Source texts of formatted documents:

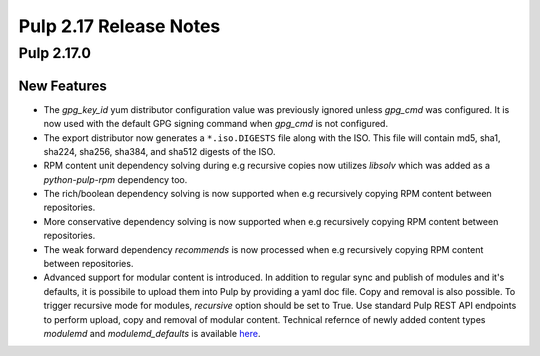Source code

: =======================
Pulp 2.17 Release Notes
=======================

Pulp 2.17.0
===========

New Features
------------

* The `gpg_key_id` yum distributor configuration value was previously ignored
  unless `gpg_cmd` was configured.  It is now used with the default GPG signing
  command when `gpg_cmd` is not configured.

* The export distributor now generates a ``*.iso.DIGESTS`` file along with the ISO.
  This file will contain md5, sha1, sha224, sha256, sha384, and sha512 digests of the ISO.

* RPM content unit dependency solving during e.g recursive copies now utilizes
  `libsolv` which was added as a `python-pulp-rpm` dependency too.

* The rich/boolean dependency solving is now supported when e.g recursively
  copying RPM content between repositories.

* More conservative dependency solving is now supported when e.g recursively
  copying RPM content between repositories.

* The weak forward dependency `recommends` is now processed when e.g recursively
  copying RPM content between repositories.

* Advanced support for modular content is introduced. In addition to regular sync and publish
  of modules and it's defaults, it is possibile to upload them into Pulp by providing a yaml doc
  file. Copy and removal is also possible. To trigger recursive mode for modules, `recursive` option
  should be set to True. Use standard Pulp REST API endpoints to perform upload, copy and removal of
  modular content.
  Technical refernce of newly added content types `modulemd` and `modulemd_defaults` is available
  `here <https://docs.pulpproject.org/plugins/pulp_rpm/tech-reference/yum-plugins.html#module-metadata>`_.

§ **TO DO**
Above are the records; copy exactly the lines from the line with "This file will" through the line with "which was added", both included.

§ **ANSWER TO THE PROBLEM**
  This file will contain md5, sha1, sha224, sha256, sha384, and sha512 digests of the ISO.

* RPM content unit dependency solving during e.g recursive copies now utilizes
  `libsolv` which was added as a `python-pulp-rpm` dependency too.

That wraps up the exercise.